Manifeste werden in Zeiten des Umbruchs verfasst, in denen alte Ordnungen und Überzeugungen ins Wanken geraten und Neues nicht in Sicht ist. Die Hochzeit jener Schriften, mit denen sich Künstlerinnen und Künstler mittels großer Geste ins Weltgeschehen eingeschrieben haben, datiert vor allem zu Beginn des vergangenen Jahrhunderts: Gleichsam im Wochentakt wurden damals politische Utopien hinausposaunt.
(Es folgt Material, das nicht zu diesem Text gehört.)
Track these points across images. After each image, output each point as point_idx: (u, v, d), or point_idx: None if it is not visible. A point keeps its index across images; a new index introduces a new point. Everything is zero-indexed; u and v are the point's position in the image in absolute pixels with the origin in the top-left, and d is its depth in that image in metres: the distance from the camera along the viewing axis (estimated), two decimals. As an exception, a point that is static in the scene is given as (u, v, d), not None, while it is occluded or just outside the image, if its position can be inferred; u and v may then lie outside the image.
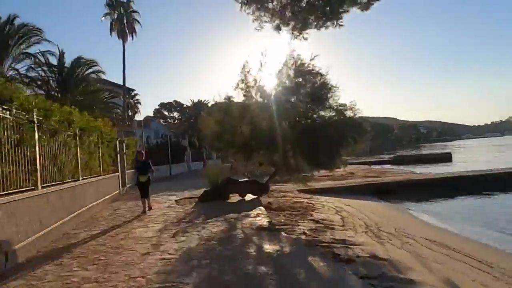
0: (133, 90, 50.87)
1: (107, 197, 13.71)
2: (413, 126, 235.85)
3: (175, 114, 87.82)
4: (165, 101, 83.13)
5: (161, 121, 64.55)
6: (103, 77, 27.01)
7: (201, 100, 55.65)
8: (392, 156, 48.01)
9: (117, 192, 15.95)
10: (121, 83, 41.07)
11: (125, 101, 35.68)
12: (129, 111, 52.00)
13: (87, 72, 23.97)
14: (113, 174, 15.43)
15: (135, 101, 52.45)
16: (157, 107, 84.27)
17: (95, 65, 24.35)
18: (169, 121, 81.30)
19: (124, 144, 17.47)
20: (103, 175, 13.45)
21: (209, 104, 56.87)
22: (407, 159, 43.47)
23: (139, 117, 53.36)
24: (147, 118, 57.66)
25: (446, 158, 42.71)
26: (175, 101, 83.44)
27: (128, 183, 18.98)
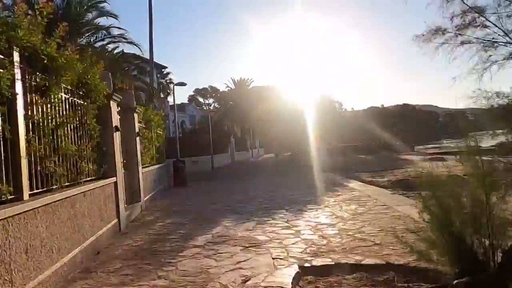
0: (165, 67, 42.74)
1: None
2: (461, 113, 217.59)
3: (211, 100, 79.95)
4: (200, 87, 75.59)
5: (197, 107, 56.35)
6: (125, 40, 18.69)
7: (244, 79, 46.88)
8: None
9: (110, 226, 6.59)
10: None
11: (152, 76, 27.27)
12: (161, 92, 44.07)
13: (89, 14, 15.43)
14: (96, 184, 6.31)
15: (167, 81, 44.42)
16: (192, 93, 76.51)
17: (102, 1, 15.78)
18: (205, 108, 73.44)
19: (135, 114, 8.66)
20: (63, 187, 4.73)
21: (252, 84, 48.75)
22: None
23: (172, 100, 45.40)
24: (182, 104, 49.72)
25: None
26: (211, 86, 75.39)
27: (151, 191, 10.50)
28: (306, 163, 27.63)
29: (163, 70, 44.91)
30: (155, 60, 33.54)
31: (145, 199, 9.42)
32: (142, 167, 9.91)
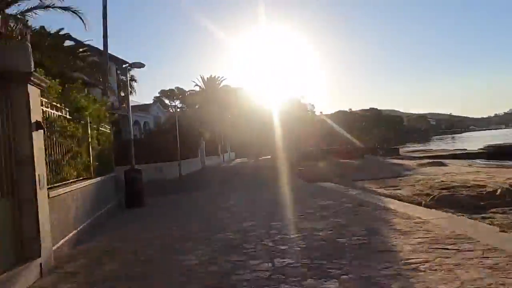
0: (125, 62, 37.73)
1: None
2: (423, 118, 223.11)
3: (178, 102, 75.09)
4: (166, 88, 70.83)
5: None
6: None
7: (215, 77, 42.62)
8: (481, 148, 34.41)
9: None
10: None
11: (106, 66, 22.80)
12: (121, 90, 39.06)
13: None
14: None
15: (130, 78, 39.43)
16: (157, 95, 71.40)
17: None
18: (172, 110, 68.64)
19: (30, 87, 4.35)
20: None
21: (223, 82, 44.58)
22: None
23: (136, 99, 40.41)
24: (146, 104, 44.87)
25: None
26: (178, 87, 70.65)
27: (80, 223, 6.30)
28: (290, 169, 23.93)
29: (125, 66, 39.99)
30: (114, 54, 28.94)
31: (60, 244, 5.21)
32: (60, 185, 5.67)
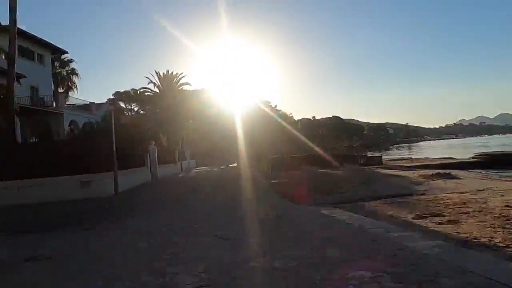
0: (65, 52, 31.06)
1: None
2: (382, 127, 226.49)
3: (134, 106, 67.98)
4: (122, 90, 63.50)
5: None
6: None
7: (172, 73, 36.70)
8: (471, 157, 30.57)
9: None
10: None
11: (15, 51, 16.70)
12: (59, 85, 32.30)
13: None
14: None
15: (68, 71, 32.70)
16: (112, 97, 63.84)
17: None
18: (127, 114, 61.33)
19: None
20: None
21: (183, 79, 38.60)
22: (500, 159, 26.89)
23: (78, 97, 33.74)
24: (93, 104, 38.33)
25: None
26: (134, 89, 63.68)
27: None
28: (263, 181, 18.70)
29: (63, 57, 33.29)
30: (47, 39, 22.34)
31: None
32: None
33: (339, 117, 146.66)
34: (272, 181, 18.24)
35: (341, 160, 30.49)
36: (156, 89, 36.05)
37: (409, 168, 24.22)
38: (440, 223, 7.61)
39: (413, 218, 8.44)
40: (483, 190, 12.61)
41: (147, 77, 36.72)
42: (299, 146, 38.82)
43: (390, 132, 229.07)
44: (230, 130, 29.58)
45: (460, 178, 16.80)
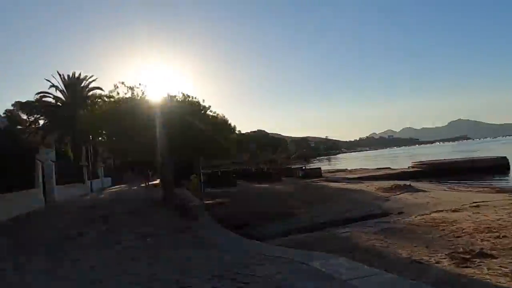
0: None
1: None
2: (304, 141, 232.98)
3: (40, 117, 58.24)
4: (24, 100, 53.67)
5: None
6: None
7: (80, 75, 30.63)
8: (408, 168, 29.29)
9: None
10: None
11: None
12: None
13: None
14: None
15: None
16: (11, 108, 53.31)
17: None
18: (32, 127, 51.61)
19: None
20: None
21: (92, 80, 32.24)
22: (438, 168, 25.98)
23: None
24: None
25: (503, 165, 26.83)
26: (40, 99, 54.36)
27: None
28: (195, 203, 14.53)
29: None
30: None
31: None
32: None
33: (263, 130, 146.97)
34: (208, 202, 14.21)
35: (277, 174, 27.43)
36: (59, 94, 29.72)
37: (354, 180, 21.83)
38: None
39: (458, 265, 5.13)
40: (477, 205, 10.03)
41: (47, 80, 30.24)
42: (230, 159, 35.20)
43: (311, 145, 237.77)
44: (152, 142, 24.84)
45: (425, 191, 14.43)
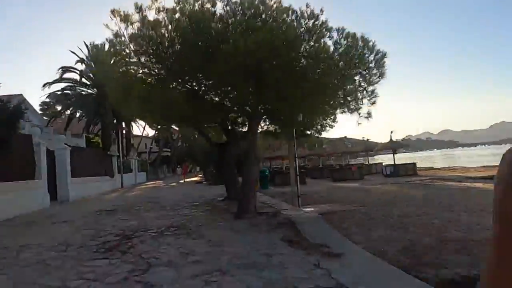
0: None
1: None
2: (341, 141, 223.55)
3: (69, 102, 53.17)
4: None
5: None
6: None
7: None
8: None
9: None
10: None
11: None
12: None
13: None
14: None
15: None
16: (47, 100, 46.58)
17: None
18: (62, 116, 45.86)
19: None
20: None
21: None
22: None
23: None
24: None
25: None
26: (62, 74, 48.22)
27: None
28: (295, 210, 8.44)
29: None
30: None
31: None
32: None
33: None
34: (307, 209, 8.03)
35: (354, 171, 20.98)
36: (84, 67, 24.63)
37: (481, 179, 14.95)
38: None
39: None
40: None
41: (72, 52, 25.15)
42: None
43: (348, 145, 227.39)
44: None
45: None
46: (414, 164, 20.82)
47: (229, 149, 9.56)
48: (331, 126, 9.75)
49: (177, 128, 28.15)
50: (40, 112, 29.82)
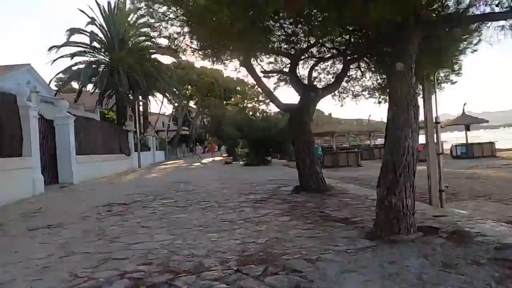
0: None
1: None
2: (359, 122, 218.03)
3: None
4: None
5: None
6: None
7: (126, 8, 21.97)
8: None
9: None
10: None
11: None
12: None
13: None
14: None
15: None
16: (62, 76, 43.17)
17: None
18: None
19: None
20: None
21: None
22: None
23: None
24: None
25: None
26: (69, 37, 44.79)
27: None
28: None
29: None
30: None
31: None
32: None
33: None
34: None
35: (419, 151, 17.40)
36: (98, 32, 21.26)
37: None
38: None
39: None
40: None
41: (82, 11, 21.74)
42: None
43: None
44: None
45: None
46: (493, 143, 17.01)
47: (306, 112, 6.21)
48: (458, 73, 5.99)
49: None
50: (55, 88, 26.76)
Nach langer Zeit macht nun wieder ein Manifest von sich reden: das European Balcony Project. Der Wiener Schriftsteller Robert Menasse hat es gemeinsam mit der deutschen Politologin Ulrike Guérot, die den Thinktank European Democracy Lab mitbegründet hat, der österreichischen Kulturwissenschafterin Verena Humer und dem Schweizer Theatermacher Milo Rau verfasst. "Es ist Zeit, das Versprechen Europas zu verwirklichen und sich an die Gründungsidee des europäischen Einigungsprojekts zu erinnern", heißt es in dem Schreiben.

Europa am Scheideweg

Die Grundthese des Papiers? "Das Europa der Nationalstaaten ist gescheitert." Die Initiatoren fordern deshalb ein Europa der Regionen, ohne Nationen und ohne Grenzen; damit wolle man, so die Intention, ein Zeichen gegen das Erstarken rechtspopulistischer Kräfte setzen. Das Ziel sei, "eine gemeinsame europäische Demokratie zu gestalten", die "Menschen eint und nicht Staaten integriert".

In dem Manifest wird auch kritisiert, dass die europäische Idee verraten wurde: "Der Binnenmarkt und der Euro konnten ohne politisches Dach zur leichten Beute einer neoliberalen Agenda werden, die der Idee der Gerechtigkeit widerspricht." Ulrike Guérot formulierte es im Rahmen eines Pressegesprächs so: "Wir haben keine Rechtsgleichheit für Bürger."

Am Samstag, 10. November, soll das Manifest um 16 Uhr zuerst öffentlich vorgetragen und anschließend symbolisch die "Europäische Republik" ausgerufen werden. Ziel der politisch-künstlerischen Intervention sei es, betonen die Organisatoren, eine möglichst vielfältige Debatte über die Zukunft Europas noch vor den EU-Wahlen im Mai 2019 in Gang zu bringen: Von Vilnius bis Belgrad, von Malmö bis Brünn sind deshalb auch über 120 Bühnen und Kultureinrichtungen an der Aktion beteiligt, etliche Privatpersonen engagieren sich. "Derzeit stehen wir bei 350 Balkonen über ganz Europa verteilt", resümierte Menasse jüngst bei einer Pressekonferenz im Wiener Schauspielhaus.

In Wien sind Burg- und Volkstheater, Schauspielhaus, Werk X, Kunsthalle und der Gemeindebau Liebknechthof mit von der Partie. In Hamburg wird die Schauspielerin Corinna Harfouch die Erklärung verlesen; in Weimar ist Menasse als Leser geladen, und in Berlin wird der Balkon des Roten Rathaus zum Ort des Geschehens.

Ermöglicht wurde das "European Balcony Project" durch ehrenamtliche Mitarbeiter, finanziert durch eine Crowdfunding-Aktion. Das Datum der Proklamation hat historische Bedeutung. Am 9. November 1918 wurde von einem Balkon in Berlin die Republik ausgerufen, am 11. November 1918 folgte der Waffenstillstand von Compiègne: Der 10. November war somit der Tag des Aufbruchs. Die Aktion 2018 will nicht zuletzt auf den Reformbedarf innerhalb der EU und ihrer Apparate aufmerksam machen: Nicht selten blockieren nationale Regierungen, die vornehmlich Eigeninteressen vertreten, notwendige Entwicklungen. In jedem Fall ist die Aktion ein lebendiges Zeichen gegen den allseits spürbaren Rechtsruck. Im Manifest heißt es dazu: "Wir begründen die Europäische Republik auf dem Grundsatz der allgemeinen politischen Gleichheit jenseits von Nationalität und Herkunft."